Abdou Ndéné Sall, secrétaire d’Etat au reseau ferroviaire : « Le chemin de fer est un volet important dans le Pse »

 

En homme du sérail, le secrétaire d’Etat au Réseau ferroviaire, Abdou Ndéné Sall, explique la pertinence des projets de réhabilitation du chemin de fer, dans le Plan Sénégal émergent (Pse). De l’avis de cet ingénieur polytechnicien qui a travaillé à la Régie des chemins de fer et évalué beaucoup de projets de transport, la réalisation à temps des projets ferroviaires devrait avoir un impact positif sur l’économie sénégalaise.

Vu votre cursus, on peut dire que vous n’êtes pas en terrain inconnu suite à votre nomination comme secrétaire d’Etat au Réseau ferroviaire…

Non, je ne suis pas en terrain inconnu. Ma formation de base, c’est l’Ecole polytechnique de Thiès, qui m’est d’un apport considérable pour diriger ce département, pour mériter la confiance du président de la République. Je suis polytechnicien de base et j’ai fait Economie et Finance. Ce qui me permet de cerner toute la chaîne de valeur du secteur. En dernier lieu, j’ai fait aussi Stratégie. Cela me donne des outils pour relever le secteur des chemins de fer.

 

 Quel est l’état des lieux des chemins de fer du Sénégal.

Le défi n’est pas favorable parce que le secteur des chemins de fer a été abandonné pendant longtemps. Ce qui fait vivre le secteur, c’est la productivité. Un secteur qui n’est pas productif est cannibalisé par les autres secteurs. C’est la loi de l’économie. Maintenant, on se donne une ambition de redynamiser le secteur. L’état des lieux n’est pas tellement favorable, mais c’est un défi qu’il faut relever. Nous avons deux principales lignes de chemin de fer : la ligne qui va à Mékhé pour l’exploitation des mines de zircon,  en passant par Thiès et la grande ligne Dakar-Bamako. A Dakar, il y a une petite ligne pour le train de banlieue. Le président de la République a des projets pour toutes ces lignes dans le Plan Sénégal émergent (Pse). Le président est un homme du chemin de fer. C’est pourquoi il a créé un secrétariat d’Etat qui s’occupe exclusivement de ce secteur. Il a des projets majeurs qui, une fois réalisés, vont relever le secteur.

Quel rôle peut jouer le chemin de fer dans le Plan Sénégal émergent ?

Le chemin de fer est un secteur important dans le Plan Sénégal émergent. Ce plan est un investissement massif qui va créer de l’emploi et de la croissance. Le premier projet dans le Pse, c’est la ligne de la desserte de l’Aéroport international Blaise Diagne (Aibd), la modernisation des deux voies entre Dakar et Thiès. La ligne Dakar-Aibd, longue de 50 km, sera à écartement standard. Elle permettra de rallier l’aéroport en 34 minutes. On en profitera aussi pour réhabiliter la ligne Dakar-Thiès avec 2 fois 2 voies sur 70 km, avec un écartement métrique à rénover. Tous ces investissements accompagnent un développement particulier. Nous avons, en dehors de cela, la construction de la ligne de chemin de fer à écartement standard par le sud. Ce sera une nouvelle ligne qui va quitter Dakar pour aller à Tambacounda, ensuite descendre jusqu’à Kédougou pour les mines de fer de la Falémé et remonter à Kidira, Kayes et Bamako. Cette nouvelle ligne sera longue de 757 km. En dehors des mines de fer de la Falémé, il permettra l’exploitation des mines de bauxite du Mali et le désenclavement de la Casamance.
==================================================
Exigences du problème: D'après l'entretien, quelle longueur aura la nouvelle ligne à écartement standard passant par le sud ?

Partie d'un fichier de données:
==================================================
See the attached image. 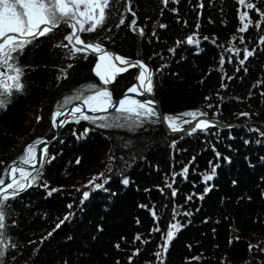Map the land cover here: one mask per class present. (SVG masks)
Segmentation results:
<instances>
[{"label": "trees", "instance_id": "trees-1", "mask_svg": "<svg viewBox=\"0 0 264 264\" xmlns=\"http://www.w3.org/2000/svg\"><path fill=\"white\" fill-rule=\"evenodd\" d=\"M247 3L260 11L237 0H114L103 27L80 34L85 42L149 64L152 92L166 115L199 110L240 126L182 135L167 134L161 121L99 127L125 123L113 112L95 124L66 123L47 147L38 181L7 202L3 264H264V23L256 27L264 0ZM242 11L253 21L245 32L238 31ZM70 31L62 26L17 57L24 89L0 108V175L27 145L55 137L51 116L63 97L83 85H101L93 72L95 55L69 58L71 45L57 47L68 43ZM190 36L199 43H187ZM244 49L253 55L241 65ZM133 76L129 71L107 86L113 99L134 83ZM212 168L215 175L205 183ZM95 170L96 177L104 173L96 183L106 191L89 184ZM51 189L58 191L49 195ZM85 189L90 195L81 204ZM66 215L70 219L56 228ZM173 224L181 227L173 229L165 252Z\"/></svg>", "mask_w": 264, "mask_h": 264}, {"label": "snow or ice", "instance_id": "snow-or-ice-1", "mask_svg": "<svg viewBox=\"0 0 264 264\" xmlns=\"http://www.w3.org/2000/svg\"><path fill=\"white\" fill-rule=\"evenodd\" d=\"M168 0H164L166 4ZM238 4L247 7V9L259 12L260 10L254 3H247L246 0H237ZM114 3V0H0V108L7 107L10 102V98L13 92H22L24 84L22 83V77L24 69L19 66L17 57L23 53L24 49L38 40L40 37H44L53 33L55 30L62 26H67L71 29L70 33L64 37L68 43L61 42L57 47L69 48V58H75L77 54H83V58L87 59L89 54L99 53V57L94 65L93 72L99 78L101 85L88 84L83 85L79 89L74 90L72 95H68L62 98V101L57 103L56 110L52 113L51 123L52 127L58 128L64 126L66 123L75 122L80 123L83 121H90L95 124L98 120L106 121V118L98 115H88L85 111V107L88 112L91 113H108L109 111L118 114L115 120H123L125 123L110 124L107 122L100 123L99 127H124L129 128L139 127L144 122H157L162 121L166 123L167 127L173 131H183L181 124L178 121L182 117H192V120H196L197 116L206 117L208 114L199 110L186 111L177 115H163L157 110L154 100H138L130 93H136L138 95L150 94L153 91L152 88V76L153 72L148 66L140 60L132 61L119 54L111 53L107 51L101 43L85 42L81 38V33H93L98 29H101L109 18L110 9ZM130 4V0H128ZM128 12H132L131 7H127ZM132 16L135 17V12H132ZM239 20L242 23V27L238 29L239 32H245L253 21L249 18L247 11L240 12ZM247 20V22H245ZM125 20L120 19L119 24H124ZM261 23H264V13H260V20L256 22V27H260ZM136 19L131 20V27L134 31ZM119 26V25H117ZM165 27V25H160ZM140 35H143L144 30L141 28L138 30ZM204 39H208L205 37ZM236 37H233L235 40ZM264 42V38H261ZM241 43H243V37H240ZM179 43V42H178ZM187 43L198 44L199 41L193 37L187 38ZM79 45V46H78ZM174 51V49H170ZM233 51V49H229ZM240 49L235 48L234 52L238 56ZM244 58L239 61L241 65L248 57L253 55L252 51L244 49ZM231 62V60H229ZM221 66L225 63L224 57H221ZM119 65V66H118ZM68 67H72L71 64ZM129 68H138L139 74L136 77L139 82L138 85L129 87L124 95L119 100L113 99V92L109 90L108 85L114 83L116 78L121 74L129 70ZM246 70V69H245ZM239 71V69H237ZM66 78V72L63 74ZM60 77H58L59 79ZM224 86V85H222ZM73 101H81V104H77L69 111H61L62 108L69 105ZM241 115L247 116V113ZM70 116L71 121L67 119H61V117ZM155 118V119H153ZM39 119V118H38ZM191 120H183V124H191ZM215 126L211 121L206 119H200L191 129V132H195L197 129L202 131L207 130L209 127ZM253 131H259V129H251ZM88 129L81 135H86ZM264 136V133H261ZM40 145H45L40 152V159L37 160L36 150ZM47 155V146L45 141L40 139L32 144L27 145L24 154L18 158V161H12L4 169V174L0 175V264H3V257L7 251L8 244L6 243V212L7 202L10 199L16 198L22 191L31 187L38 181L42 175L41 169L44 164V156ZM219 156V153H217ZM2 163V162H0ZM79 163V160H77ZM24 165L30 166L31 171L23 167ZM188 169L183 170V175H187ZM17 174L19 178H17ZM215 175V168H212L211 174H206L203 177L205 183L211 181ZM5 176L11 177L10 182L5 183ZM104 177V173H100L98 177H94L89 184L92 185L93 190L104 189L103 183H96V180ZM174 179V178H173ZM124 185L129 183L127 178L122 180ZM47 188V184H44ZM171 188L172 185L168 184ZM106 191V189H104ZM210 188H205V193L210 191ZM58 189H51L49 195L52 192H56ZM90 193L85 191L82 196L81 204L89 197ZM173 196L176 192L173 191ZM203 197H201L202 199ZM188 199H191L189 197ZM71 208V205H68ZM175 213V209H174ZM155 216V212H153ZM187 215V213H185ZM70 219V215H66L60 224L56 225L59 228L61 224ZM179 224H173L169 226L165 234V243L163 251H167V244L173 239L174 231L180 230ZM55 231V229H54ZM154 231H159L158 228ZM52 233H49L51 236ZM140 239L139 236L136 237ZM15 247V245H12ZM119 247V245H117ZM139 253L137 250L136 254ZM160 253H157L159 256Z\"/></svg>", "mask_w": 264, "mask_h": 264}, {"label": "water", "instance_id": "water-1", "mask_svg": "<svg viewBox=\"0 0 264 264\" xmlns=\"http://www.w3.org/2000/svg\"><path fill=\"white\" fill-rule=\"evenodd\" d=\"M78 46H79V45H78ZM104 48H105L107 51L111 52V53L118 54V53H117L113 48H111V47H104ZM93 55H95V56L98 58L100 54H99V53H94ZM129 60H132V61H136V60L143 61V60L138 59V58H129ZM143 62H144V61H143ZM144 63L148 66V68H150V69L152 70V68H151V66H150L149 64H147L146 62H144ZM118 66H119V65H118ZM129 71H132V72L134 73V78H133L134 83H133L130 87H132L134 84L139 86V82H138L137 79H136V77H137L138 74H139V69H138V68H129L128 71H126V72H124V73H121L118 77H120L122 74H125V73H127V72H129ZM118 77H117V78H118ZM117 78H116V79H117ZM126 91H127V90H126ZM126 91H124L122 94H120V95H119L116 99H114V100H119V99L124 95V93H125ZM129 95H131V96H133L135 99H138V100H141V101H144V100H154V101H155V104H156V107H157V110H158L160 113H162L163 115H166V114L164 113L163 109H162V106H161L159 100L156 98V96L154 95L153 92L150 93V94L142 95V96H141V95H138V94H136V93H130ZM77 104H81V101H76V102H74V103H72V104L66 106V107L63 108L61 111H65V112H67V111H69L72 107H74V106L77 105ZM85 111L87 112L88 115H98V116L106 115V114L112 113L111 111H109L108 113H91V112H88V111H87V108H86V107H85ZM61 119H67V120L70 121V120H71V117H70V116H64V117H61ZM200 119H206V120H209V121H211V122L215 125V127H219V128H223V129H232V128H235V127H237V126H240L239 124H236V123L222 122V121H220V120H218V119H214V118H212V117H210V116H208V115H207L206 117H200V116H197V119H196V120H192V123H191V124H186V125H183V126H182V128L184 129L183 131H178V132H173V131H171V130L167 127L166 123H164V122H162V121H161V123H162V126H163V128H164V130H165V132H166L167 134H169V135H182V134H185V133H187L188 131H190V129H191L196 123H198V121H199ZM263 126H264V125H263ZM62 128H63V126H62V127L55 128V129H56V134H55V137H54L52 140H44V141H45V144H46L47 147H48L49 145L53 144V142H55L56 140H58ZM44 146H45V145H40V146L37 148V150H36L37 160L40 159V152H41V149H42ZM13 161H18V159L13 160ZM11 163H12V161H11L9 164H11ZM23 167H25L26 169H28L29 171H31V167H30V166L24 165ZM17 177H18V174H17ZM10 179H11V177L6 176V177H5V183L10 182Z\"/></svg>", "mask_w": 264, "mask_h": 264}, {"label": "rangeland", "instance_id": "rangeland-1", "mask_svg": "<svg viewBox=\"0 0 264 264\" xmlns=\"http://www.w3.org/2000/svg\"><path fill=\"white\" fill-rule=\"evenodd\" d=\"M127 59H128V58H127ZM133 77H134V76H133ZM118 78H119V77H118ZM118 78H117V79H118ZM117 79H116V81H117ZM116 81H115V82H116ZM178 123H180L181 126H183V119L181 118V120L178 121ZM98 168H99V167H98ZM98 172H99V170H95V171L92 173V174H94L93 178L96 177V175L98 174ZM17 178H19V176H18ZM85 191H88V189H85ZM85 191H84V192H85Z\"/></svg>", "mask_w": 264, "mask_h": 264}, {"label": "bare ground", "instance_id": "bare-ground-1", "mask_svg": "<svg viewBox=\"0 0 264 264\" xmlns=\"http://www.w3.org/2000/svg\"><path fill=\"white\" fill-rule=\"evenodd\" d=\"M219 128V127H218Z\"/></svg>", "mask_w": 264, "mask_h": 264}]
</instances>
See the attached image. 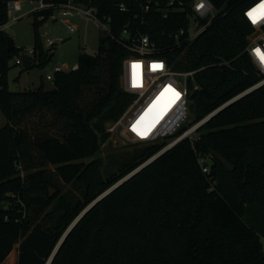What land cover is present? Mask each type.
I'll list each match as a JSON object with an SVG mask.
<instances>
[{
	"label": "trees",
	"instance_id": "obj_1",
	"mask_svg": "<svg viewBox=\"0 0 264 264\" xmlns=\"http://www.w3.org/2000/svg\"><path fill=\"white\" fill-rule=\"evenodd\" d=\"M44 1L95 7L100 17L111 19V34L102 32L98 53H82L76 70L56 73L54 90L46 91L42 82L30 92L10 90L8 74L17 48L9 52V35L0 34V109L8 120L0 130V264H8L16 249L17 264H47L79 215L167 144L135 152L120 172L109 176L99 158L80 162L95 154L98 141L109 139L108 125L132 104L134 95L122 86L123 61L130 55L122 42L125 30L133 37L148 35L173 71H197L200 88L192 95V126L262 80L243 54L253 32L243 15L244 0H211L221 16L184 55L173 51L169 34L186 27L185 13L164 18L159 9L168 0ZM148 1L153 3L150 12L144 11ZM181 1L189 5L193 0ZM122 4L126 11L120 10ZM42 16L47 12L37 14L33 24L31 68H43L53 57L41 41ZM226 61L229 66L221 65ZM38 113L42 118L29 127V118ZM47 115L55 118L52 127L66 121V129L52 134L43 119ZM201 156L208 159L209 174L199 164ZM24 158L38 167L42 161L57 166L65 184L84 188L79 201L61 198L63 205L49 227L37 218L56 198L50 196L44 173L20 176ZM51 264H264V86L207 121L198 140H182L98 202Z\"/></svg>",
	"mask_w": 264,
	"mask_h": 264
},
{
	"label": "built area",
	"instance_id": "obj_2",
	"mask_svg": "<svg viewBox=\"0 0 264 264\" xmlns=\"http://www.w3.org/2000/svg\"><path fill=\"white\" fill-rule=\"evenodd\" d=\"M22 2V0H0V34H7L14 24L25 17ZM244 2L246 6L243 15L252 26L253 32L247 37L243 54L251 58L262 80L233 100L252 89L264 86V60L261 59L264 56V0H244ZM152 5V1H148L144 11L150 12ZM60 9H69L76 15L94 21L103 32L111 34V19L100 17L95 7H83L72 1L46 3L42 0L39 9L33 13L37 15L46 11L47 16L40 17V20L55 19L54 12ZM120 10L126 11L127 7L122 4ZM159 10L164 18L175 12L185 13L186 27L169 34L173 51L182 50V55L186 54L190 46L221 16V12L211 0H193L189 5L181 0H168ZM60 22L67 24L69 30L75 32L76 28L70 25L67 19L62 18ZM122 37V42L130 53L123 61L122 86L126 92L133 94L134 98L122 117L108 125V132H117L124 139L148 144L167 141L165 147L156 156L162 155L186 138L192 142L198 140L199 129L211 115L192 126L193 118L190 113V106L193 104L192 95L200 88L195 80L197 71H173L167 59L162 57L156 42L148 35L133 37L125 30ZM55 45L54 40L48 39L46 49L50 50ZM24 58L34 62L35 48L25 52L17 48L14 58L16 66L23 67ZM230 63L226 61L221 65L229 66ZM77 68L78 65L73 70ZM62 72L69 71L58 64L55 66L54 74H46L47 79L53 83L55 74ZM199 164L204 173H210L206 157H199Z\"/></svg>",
==================================================
Résultat ci-dessous: Elle sera longue de 757 km.